Matthew Branton asks: "I have recently started working on a database driven Japanese language web site, and frankly I am getting lost in a sea of complicated Unicode madness. I was toying with the idea of using Python 2.1, PostgreSQL and the mxODBC interface, has anyone else had experience with this particular setup? Are there more appropriate free solutions available, perhaps JSP/Servlet based?" Unicode received a a lot of coverage this week, on Slashdot, and maybe that's due to the increasing worldwide popularity of the net and the desire to read and work in the character sets for users of a given nationality rather than trying to have it all fit in Latin-1. Do Python, PostgreSQL or mxODBC have any issues with Unicode?
...and everything works just fine with Shift-JIS.
Contrary to the popular belief, there indeed is no God.
Even if you ignore the fact that many Anime fans visit Japanese sites on a regular basis, and /. Anime fans tend to be technical, and thus know what is used on Japanese sites, I am sure that I am not the only person who has been contracted for an Asian site (in my case, Chinese).
I *can* tell you that PHP and MySQL work quite nicely with Chinese character sets, but you will quickly run into a few dozen tiny issues involving things like sorting and oddball string functions. In PHP's case (and since I don't know Chinese), I created a testbed which ran an arbitrary string through every function that could possibly be in use. I then had a Chinese tester go through and make sure everything worked (iirc, only a few wierd, replacable functions like ucword() didn't work). In MySQL's case, using the latest version, setting a few flags and writing the queries slightly differently than I normally do (BINARY flag, etc) was the fix: something that I contacted the developers about, and got (as of then) undocumented, cutting edge answers.
--
Evan
"$30 for the One True Ring. $10 each additional ring!" -- JRR "Bob" Tolkien
I've written several dynamic web sites using mySQL, JSP and servlets and this is what I did:
Stored the database internally in UTF-8 format and accessed it using unicode from the servlets.
Stored and served the HTML and JSP files in Shift-JIS format. As long as you tell the servlet that a JSP file is in shift-jis, any characters you write to the document as it's being processed will be converted automatically to shift-jis.

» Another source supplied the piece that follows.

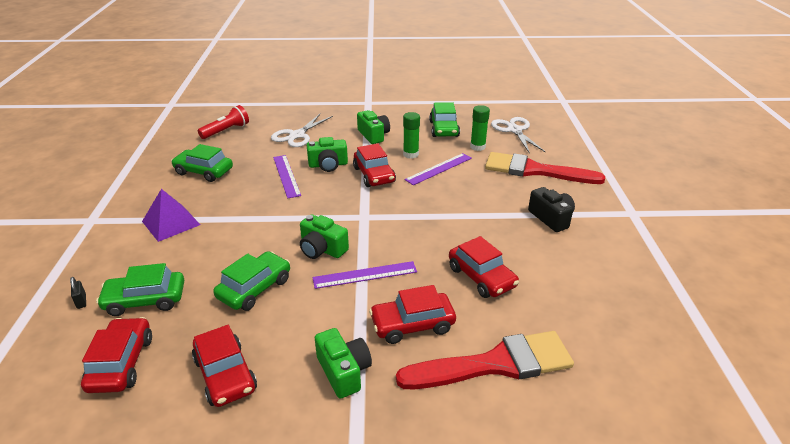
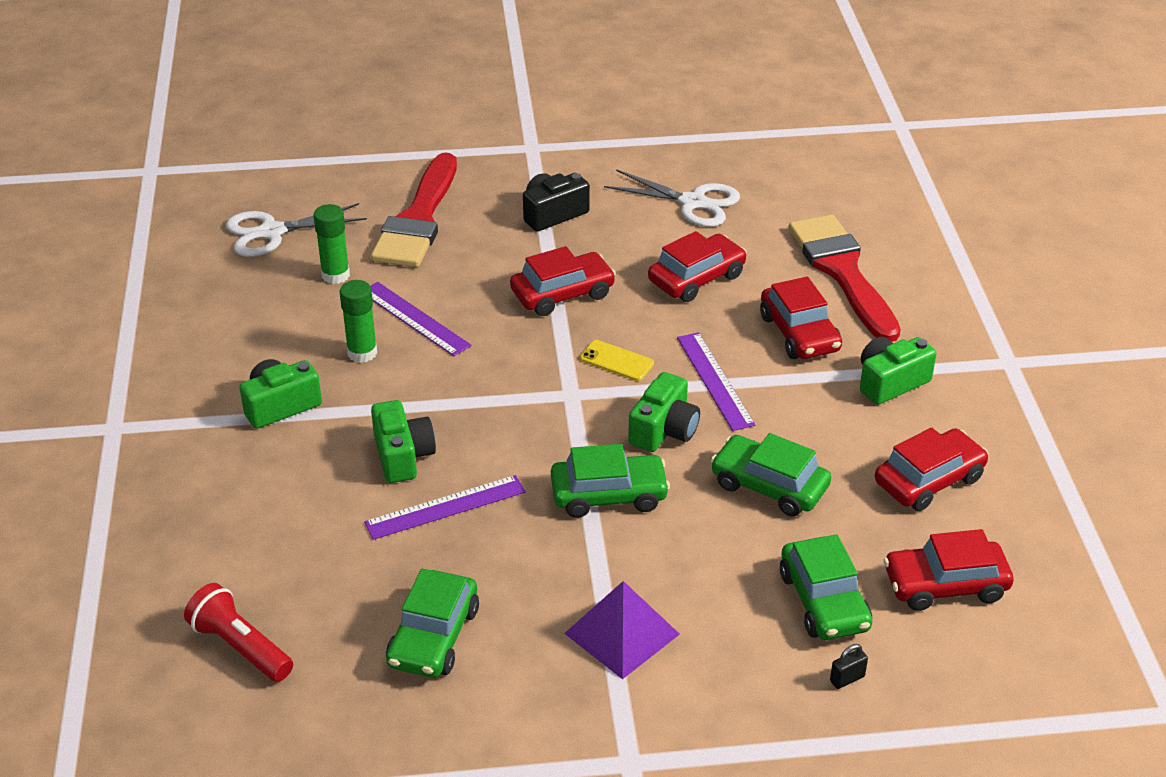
camera: 95 degrees left, 5 degrees up
(297, 135) = (273, 519): white scissors -> white scissors (693, 202)
(374, 175) = (438, 393): red car -> red car (562, 294)
(392, 235) = (616, 361): none -> yellow phone
(444, 129) = (260, 315): green car -> green car (609, 495)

Because HTML forms are stupid and don't support (by default) character sets, you have to assume that the form will be sent back in the same character set the file was sent in. In Java, this meant telling the form handler to interpret the bytes as Shift-JIS which automatically converted them back into unicode, which would let me handle the form data in a uniform manner (1 character is 1 character, even its UTF-8 representation is more than one byte) and easily store it in the database in UTF-8.
As far as I knew, Python supported unicode strings, which would allow this type of handling. I recommend storing your database in some sort of native unicode format, which should make this fairly seamless and should cut down on conversion costs, since UTF-8 to unicode is a MUCH faster conversion than Shift-JIS to unicode. So storing like this cuts down one step, assuming you wish to handle all form data as unicode.
- use the unicode like you've been trying
- use shift-JIS (like most Japanese websites)
The trick to handling Japanese data-driven content is to remove all the 'text' filters you may have in place for the content administration or data types in the system. Unfortunately, when you tell it 'text', it assumes the single-byte limitations (which is fine for ascii). But Japanese is double-byte, and as long as you pass data along as raw data, everything should be okay.I'm sorry if that's restating the obvious-- but it's a point many people overlook.
yoroshiku,
Dave
davejenkins.com |
You could always try asking the same question on Slashdot Japan. You might get more of an answer. I think the /. readers there read a bit more Japanese.